• _Prompt_:
Lines from the one containing "Help LifeSmarts reach" through the final line of the entries below: reproduce them exactly, all of them and only them.

• _Entries provided_:

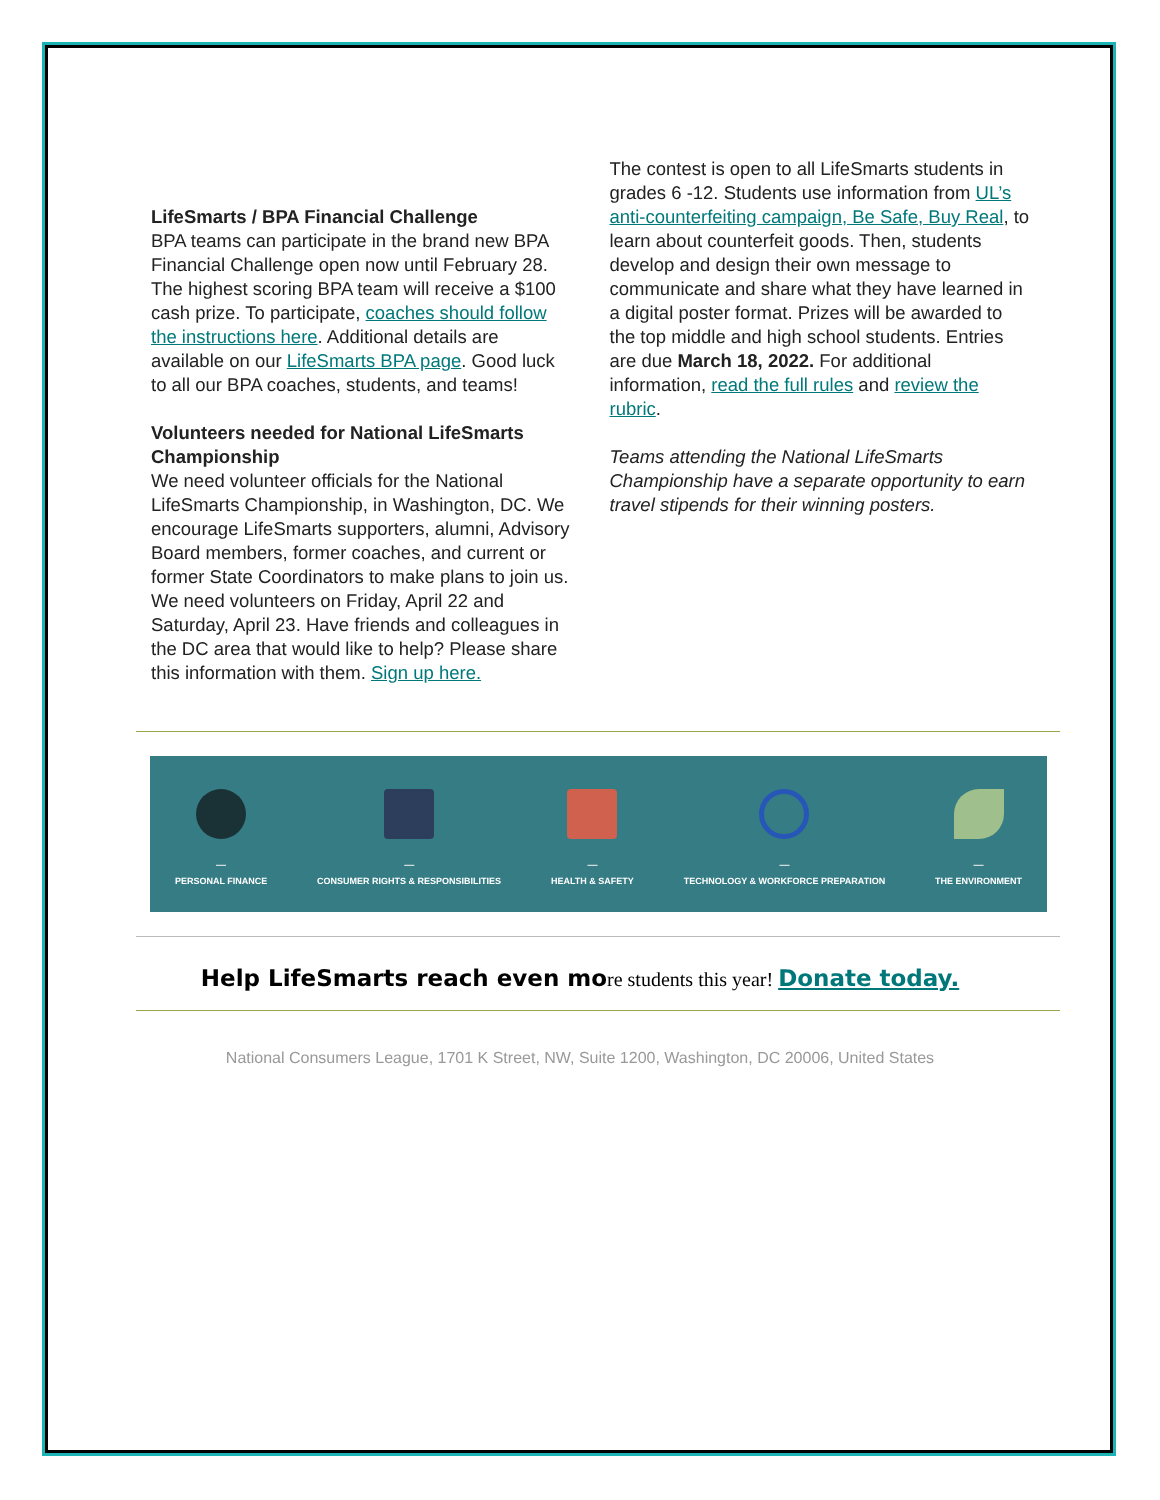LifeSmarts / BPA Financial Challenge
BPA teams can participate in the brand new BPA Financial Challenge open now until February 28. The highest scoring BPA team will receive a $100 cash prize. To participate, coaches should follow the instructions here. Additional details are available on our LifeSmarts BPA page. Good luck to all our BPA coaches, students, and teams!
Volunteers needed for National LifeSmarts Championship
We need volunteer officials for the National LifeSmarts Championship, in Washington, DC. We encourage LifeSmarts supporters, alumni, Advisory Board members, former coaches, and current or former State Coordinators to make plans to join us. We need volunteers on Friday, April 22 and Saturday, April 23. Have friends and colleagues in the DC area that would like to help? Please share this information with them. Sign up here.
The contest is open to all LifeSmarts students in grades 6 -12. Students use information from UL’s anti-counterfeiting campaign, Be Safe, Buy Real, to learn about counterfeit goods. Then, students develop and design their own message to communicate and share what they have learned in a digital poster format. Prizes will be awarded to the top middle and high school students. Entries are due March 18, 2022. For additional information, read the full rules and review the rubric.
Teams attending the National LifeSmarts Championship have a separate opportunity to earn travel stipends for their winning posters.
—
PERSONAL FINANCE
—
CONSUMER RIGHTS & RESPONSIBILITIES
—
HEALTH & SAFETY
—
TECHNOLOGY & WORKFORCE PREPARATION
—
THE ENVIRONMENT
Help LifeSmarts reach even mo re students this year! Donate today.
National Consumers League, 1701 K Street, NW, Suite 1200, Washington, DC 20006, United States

• _Problem solution_:
Help LifeSmarts reach even mo re students this year! Donate today.
National Consumers League, 1701 K Street, NW, Suite 1200, Washington, DC 20006, United States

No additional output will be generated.